A critical question in insider trading cases currently being brought is whether there are sufficient facts to comply with the Newman personal benefit test – at least if the case is in the Second Circuit. While in many instances it is questionable if the allegations can meet that test, there was no issue in the SEC’s most recent case. SEC v. Watson, Civil Action No. 1:15-cv-13868 (D. Mass. Filed November 17, 2015).
The action centers on the proposed acquisition of Cooper Tire and Rubber Company by Apollo Tyres Ltd. which was announced on June 12, 2013. The defendant is Steven Watson, a consultant for SW Associates.
Beginning in late 2012 Apollo began its efforts to acquire Cooper Tire. Several offers were made. Each was rejected. In the Spring of 2013 negotiations became serious. The General Counsel of Apollo was intimately involved in the discussions and negotiations.

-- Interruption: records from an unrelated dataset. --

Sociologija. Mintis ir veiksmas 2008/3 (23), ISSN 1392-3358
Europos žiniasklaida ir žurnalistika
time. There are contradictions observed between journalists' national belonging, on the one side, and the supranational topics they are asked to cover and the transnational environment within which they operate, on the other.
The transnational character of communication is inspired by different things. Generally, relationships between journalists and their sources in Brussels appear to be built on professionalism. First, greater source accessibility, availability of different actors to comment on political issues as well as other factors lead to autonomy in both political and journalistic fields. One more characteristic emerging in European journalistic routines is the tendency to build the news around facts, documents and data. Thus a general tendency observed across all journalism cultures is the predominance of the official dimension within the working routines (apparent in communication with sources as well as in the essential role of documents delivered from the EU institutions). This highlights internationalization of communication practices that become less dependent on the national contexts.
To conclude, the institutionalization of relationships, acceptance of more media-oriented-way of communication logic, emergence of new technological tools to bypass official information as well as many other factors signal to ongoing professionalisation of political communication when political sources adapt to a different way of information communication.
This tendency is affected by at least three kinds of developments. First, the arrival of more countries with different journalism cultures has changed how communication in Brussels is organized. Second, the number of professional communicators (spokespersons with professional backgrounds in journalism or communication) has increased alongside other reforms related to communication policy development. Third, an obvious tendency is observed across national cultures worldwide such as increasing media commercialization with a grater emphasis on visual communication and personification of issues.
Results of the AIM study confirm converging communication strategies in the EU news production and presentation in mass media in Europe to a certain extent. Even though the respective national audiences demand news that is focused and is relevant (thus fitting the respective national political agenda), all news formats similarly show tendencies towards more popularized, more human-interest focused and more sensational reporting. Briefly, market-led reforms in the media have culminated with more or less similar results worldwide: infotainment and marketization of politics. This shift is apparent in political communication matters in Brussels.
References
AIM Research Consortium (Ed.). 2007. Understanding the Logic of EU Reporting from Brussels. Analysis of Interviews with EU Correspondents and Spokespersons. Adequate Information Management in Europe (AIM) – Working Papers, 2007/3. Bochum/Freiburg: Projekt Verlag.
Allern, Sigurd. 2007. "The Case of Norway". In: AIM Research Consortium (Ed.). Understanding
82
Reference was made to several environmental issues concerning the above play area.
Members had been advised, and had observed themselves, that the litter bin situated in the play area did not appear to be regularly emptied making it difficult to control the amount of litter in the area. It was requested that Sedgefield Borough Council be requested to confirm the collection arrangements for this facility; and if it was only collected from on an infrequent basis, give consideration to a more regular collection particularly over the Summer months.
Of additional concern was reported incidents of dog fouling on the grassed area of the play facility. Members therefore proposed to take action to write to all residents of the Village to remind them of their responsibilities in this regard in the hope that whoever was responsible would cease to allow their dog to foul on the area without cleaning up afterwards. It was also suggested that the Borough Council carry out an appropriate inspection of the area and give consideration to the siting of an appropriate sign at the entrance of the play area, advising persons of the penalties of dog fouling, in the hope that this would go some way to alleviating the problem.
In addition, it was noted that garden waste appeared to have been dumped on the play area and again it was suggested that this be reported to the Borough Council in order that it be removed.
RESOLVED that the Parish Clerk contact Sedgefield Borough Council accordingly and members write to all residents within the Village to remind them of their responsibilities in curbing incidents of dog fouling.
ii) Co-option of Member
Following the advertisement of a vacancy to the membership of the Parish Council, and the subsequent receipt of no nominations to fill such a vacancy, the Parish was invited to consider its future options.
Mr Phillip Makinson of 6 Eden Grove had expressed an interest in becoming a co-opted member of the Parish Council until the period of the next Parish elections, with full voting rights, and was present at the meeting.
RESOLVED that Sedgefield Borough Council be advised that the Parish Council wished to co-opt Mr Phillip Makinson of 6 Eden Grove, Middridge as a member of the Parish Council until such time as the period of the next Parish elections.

Mr. Watson was friends with Amit Kanodia, the husband of Appollo’s General Counsel. By April 2013 Mr. Kanoda had misappropriated inside information regarding the proposed deal from his wife and furnished it to his friend, defendant Watson.
Mr. Watson began trading on April 6, 2013 and continued through early May. He purchased a total of 15,000 shares of Cooper Tire. Subsequently, from June 7 through June 11, 2013 Mr. Watson purchased Cooper Tire call options. Specifically, he purchased $30 July Cooper Tire call options and $30 August Cooper Tire call options.
The deal was announced June 12, 2013. The share price of Cooper Tire increased 41% over the prior closing price to $34.66 following the deal announcement. Mr. Watson liquidated all of his positions, yielding a profit of $170,000. In accord with their agreement, Mr. Watson paid Mr. Kanodia over $22,000, his percentage of the profits. The complaint alleges violations of Exchange Act Section 10(b).
To resolve the action Mr. Watson consented to the entry of a permanent injunction prohibiting future violations of Exchange Act Section 10(b). As part of that settlement Mr. Watson made certain admissions, including the fact that he traded while in possession of inside information and that he knew his conduct violated the federal securities laws. Earlier he pleaded guilty to criminal charges brought by the U.S. Attorney’s Office for the District of Massachusetts based on the same conduct. See Lit. Rel. No. 23408 (November 17, 2015).